Waiting in the ballroom was his mother, Danielle Brown, former Xavier Prep senior maid and parent of three KIPP students. “You take a chance putting them here,” she said. But the high school has “come a long way, a real long way. When they first put us in that school they promised a lot of things … that it would get better every year, and it did.”

Feinberg, the assistant principal, was stationed to take tickets. She noted that longtime KIPPsters were disproportionately represented at the homecoming events. They seemed to have a stronger sense of belonging.

The voice of Drake rang out over the loudspeakers: “We started from the bottom — now we’re here. Started from the bottom, got the whole team here.”

Finally, the big moment arrived. The court glided across the dance floor, the girls’ hands cocked, the boys’ elbows bent. Teacher Liam Kraus read out their gilded biographies, starting with their parentage: “Tyrin Wiltz, the dashing son of Danielle Brown and Edward Wiltz.” Dillon, “the sophisticated son.” Charles, “the classy daughter.”

The court carried off the dance elegantly, even though in all the rehearsals the members hadn’t thought to practice with the girls in gowns and heels. The teachers couldn’t get over it. Many had been with KIPP since its Believe Middle School. Kraus’ jaw hung open as he watched his students twirl. “It’s so amazing,” he said.

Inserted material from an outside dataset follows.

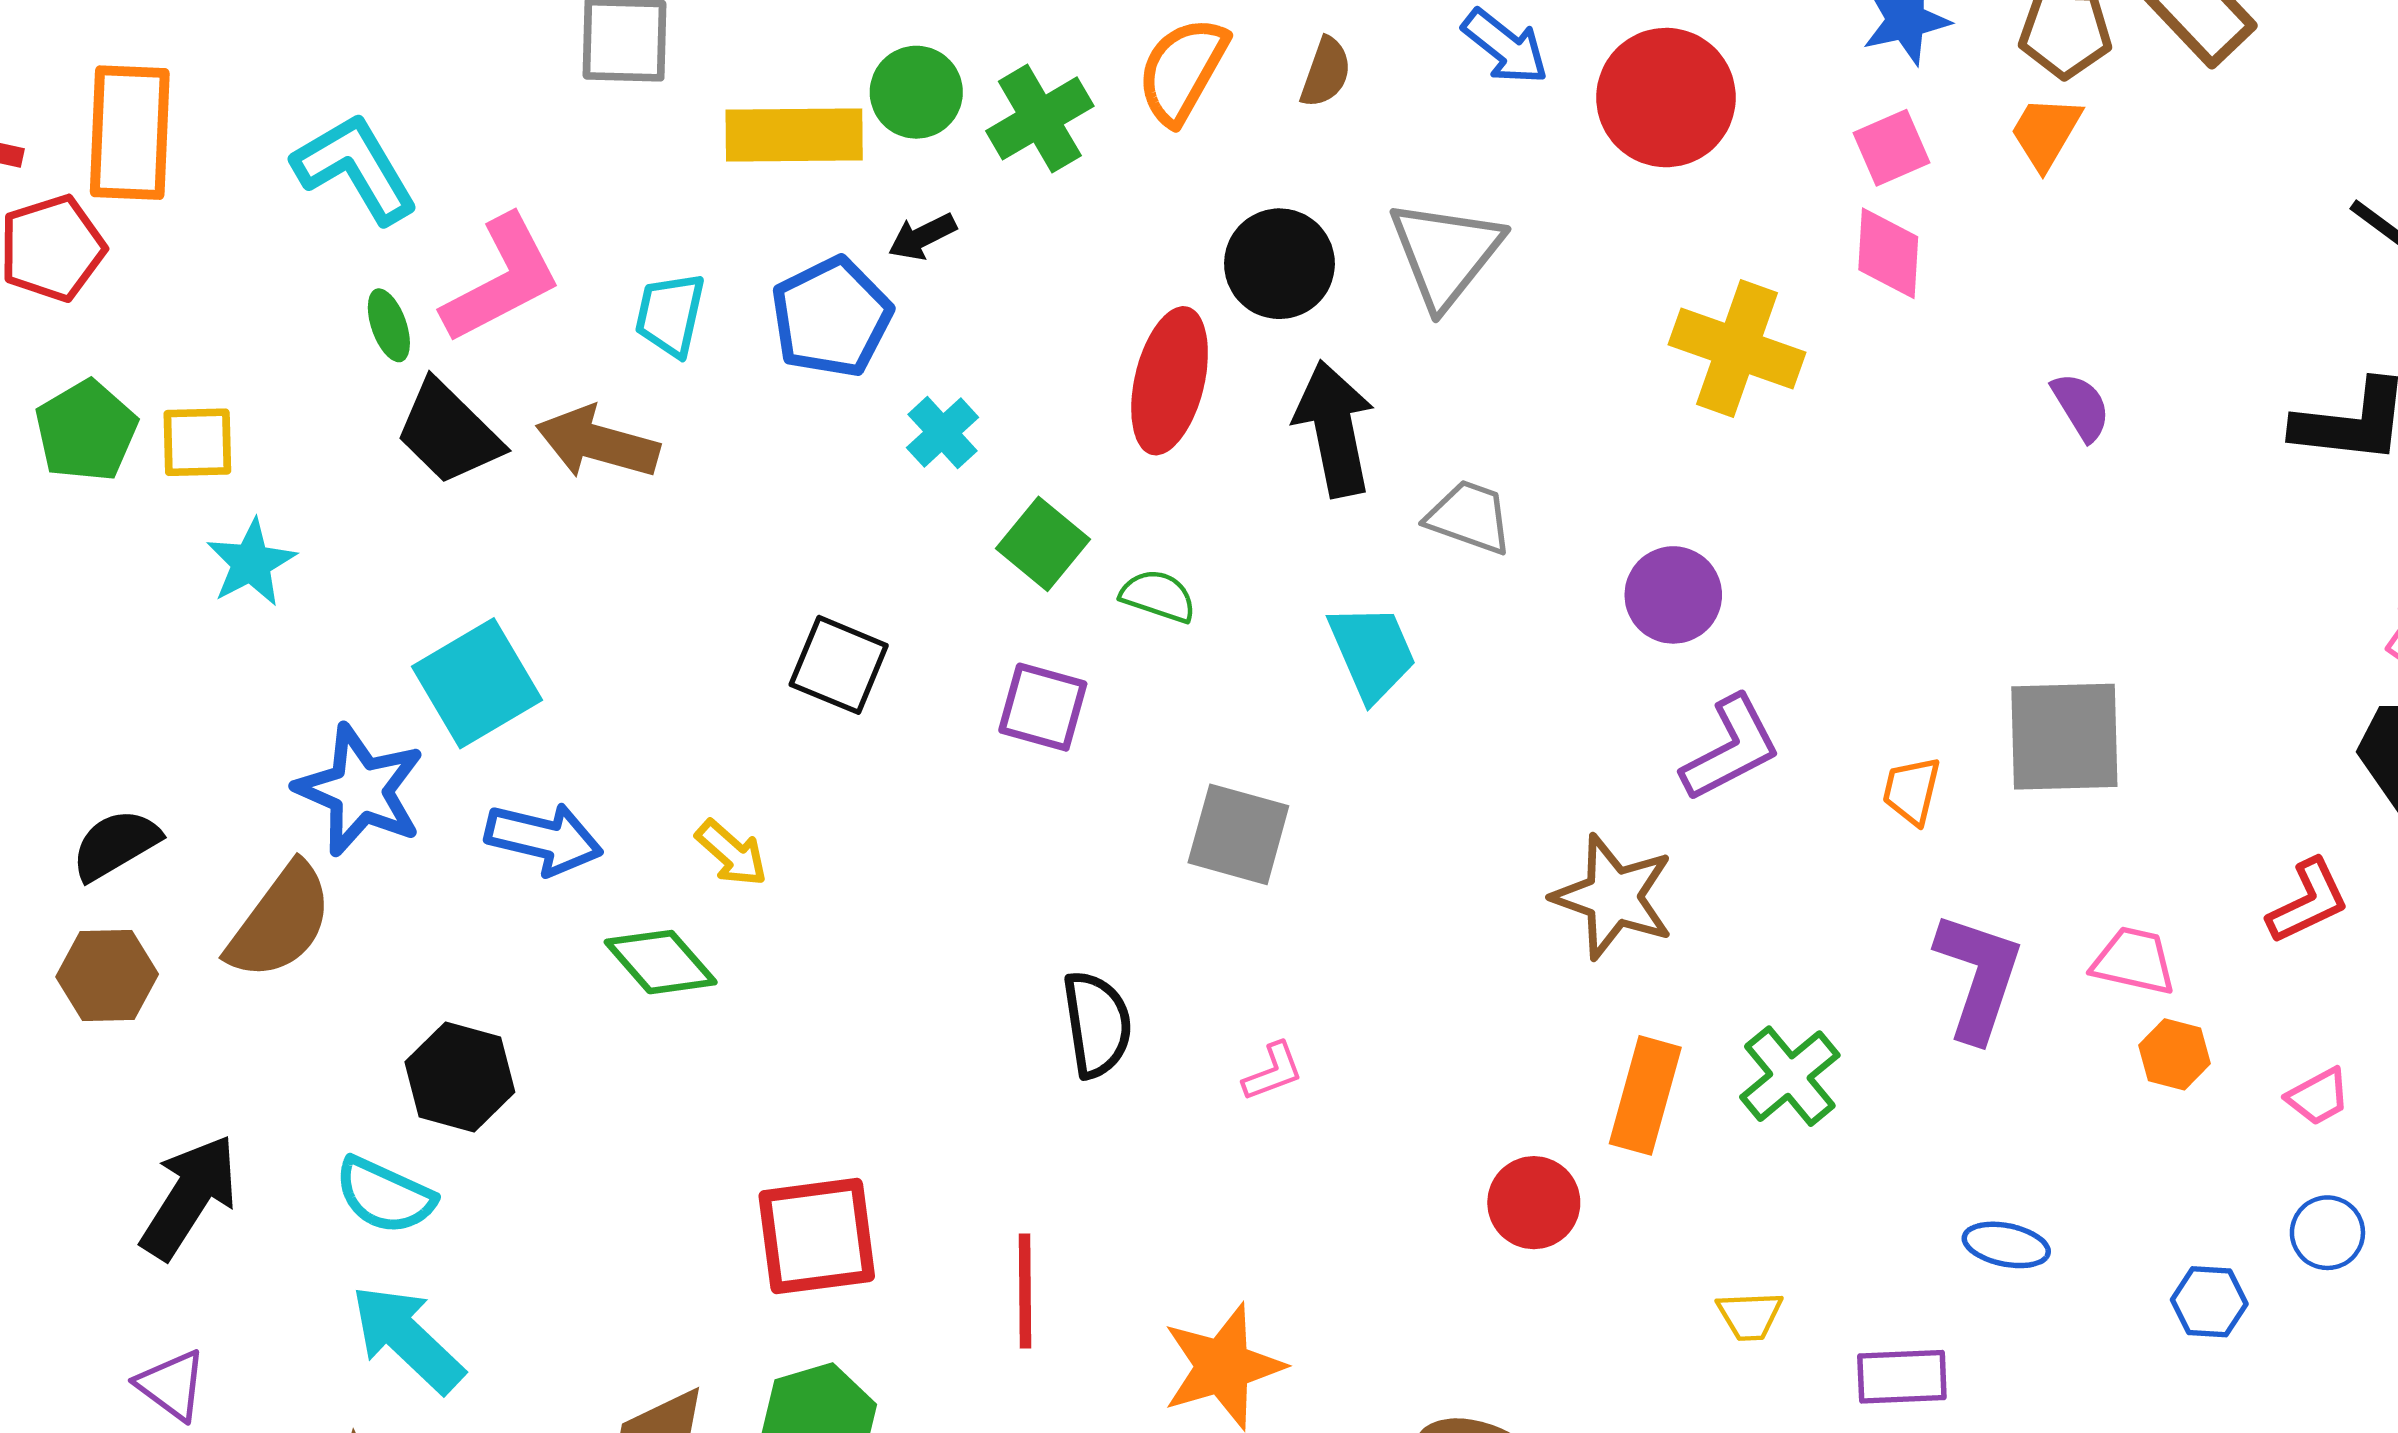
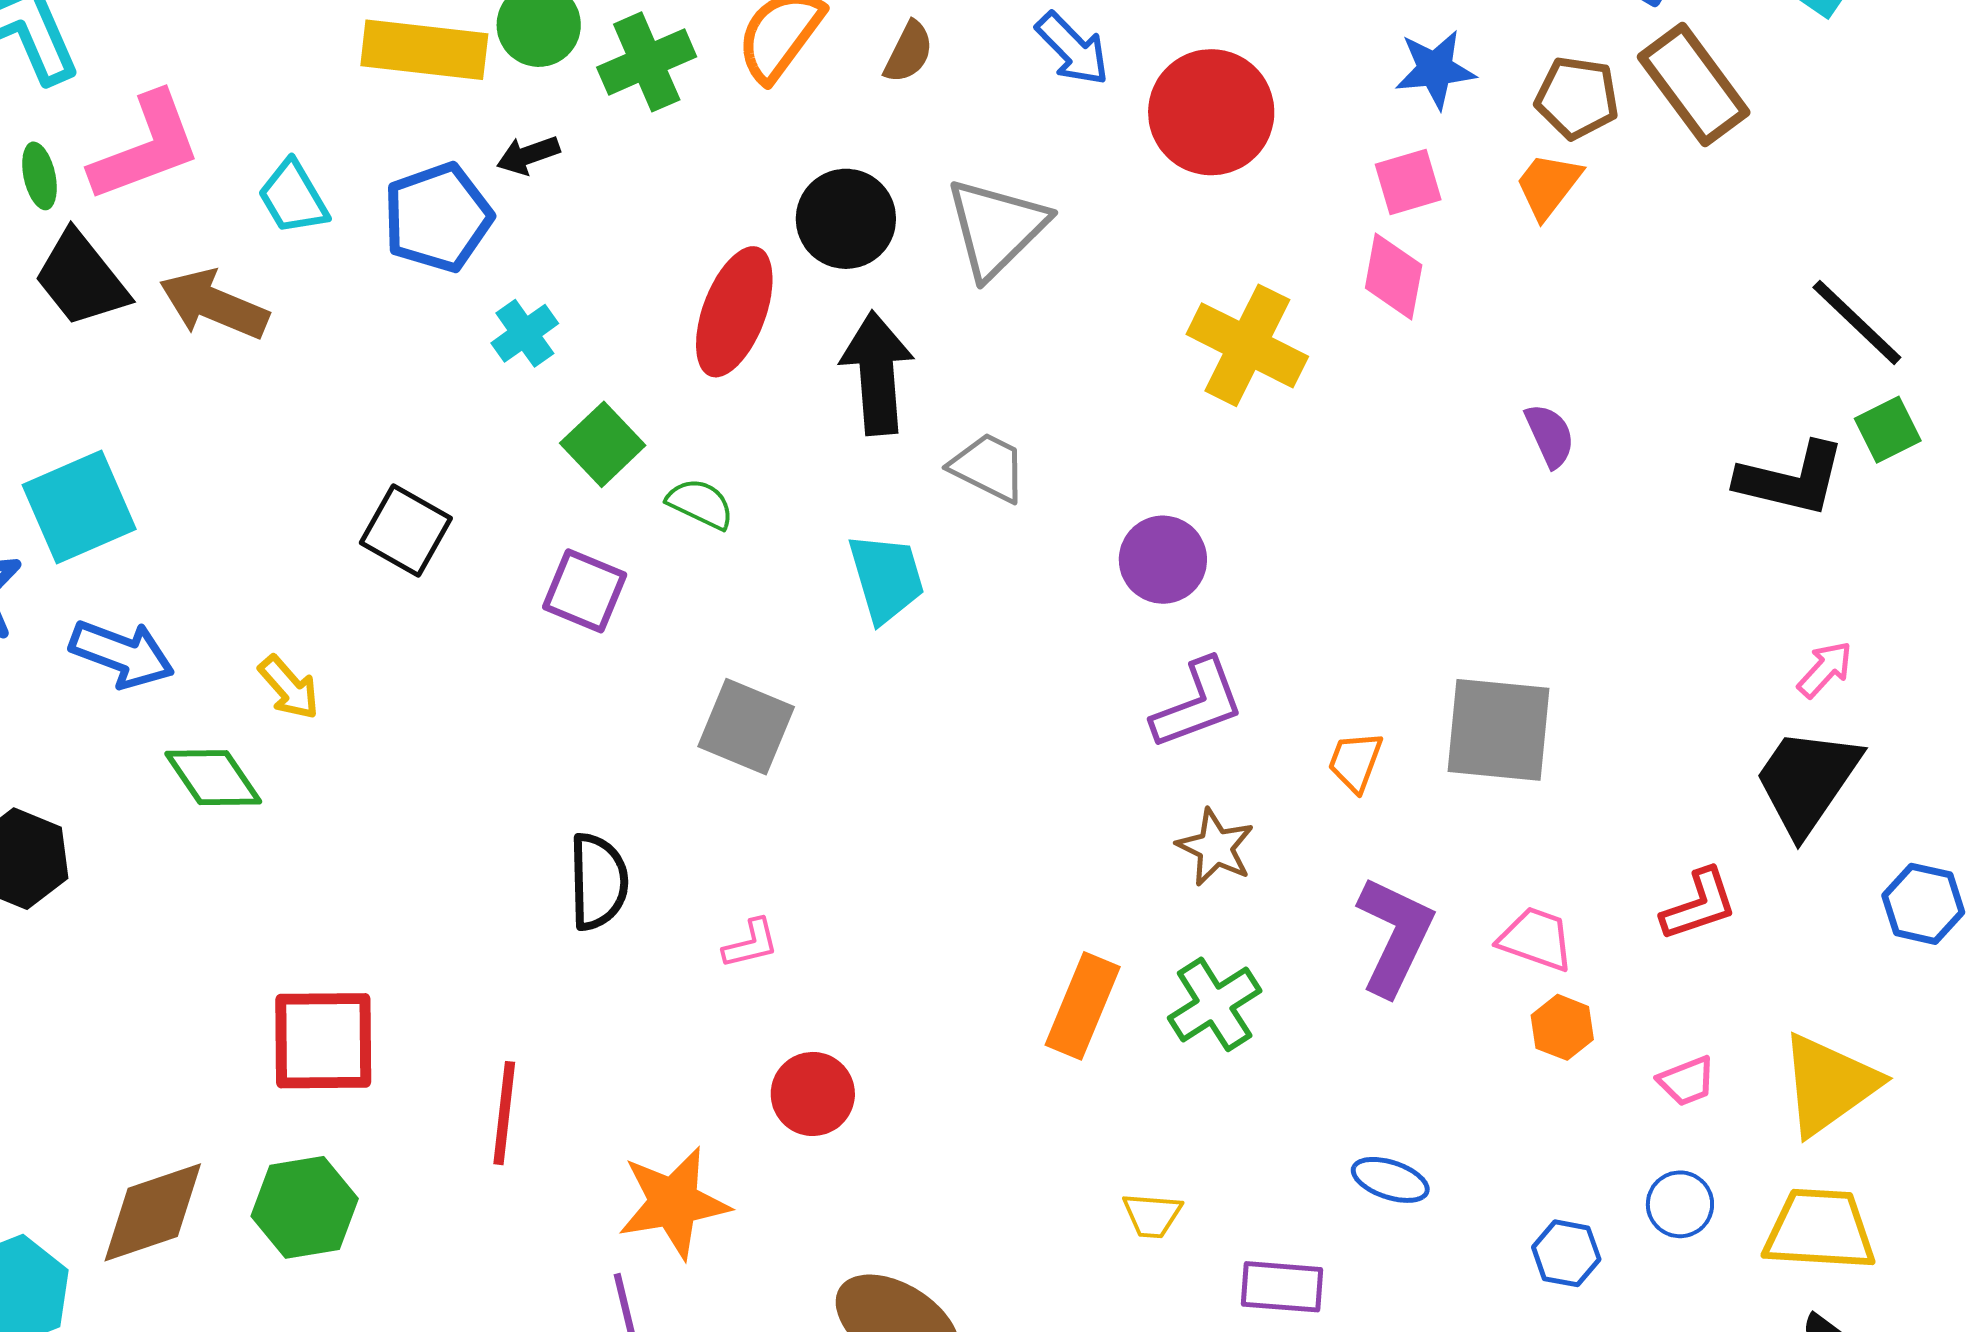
cyan trapezoid: (670, 315) -> (293, 197), turned -50
brown star: (1613, 897) -> (1215, 847), moved, size x0.7
red circle: (1534, 1203) -> (813, 1094), moved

By 10 p.m., with the lights low, Q93 blasting and a long line for the portrait photographers, Purvis, the principal, was ready to declare homecoming an unqualified victory – not just as a football game or a fun time for the kids but as a way for the school to establish itself more solidly in the New Orleans landscape.

“I think this week has really built a lot of investment in the school – which was the point,” he said.

Wiltz was ecstatic through endless photos: “I can’t stop smiling – the euphoria, you know?” Charles said it was everything she’d ever imagined and more.

“They are beautiful teenagers celebrating!” DJ Juggie declared to the radio station’s listening audience.

Now that the school had shown it could carry off a New Orleans homecoming, ninth-grade team leader Joey LaRoche was ready to rev up more new traditions. “Sweetheart Dance!” he said. “Prom is obvious. Spring Fling – let’s get them all in.”

Trashawna Campbell, whose daughter, Gaismen, ran against Charles for senior maid, contrasted homecoming’s success with the beginning of KIPP Renaissance. “It was a struggle the first year. I was ready to give up on it. Because the fifth to eighth grade was such smooth sailing,” she said.

She thought KIPP leadership initially struggled to figure out what its New Orleans high school should look like. Renaissance’s school performance score is still two letter grades below the middle school, and founding principal Brian Dassler has moved on to NOCCA.

And parents had expectations. “KIPP is not your traditional high school experience,” Campbell said.

But she added: “They let the parents have input.” Now, “I think they’ve nailed it. They’re where they need to be.”

She enrolled her ninth grader at KIPP Renaissance this year.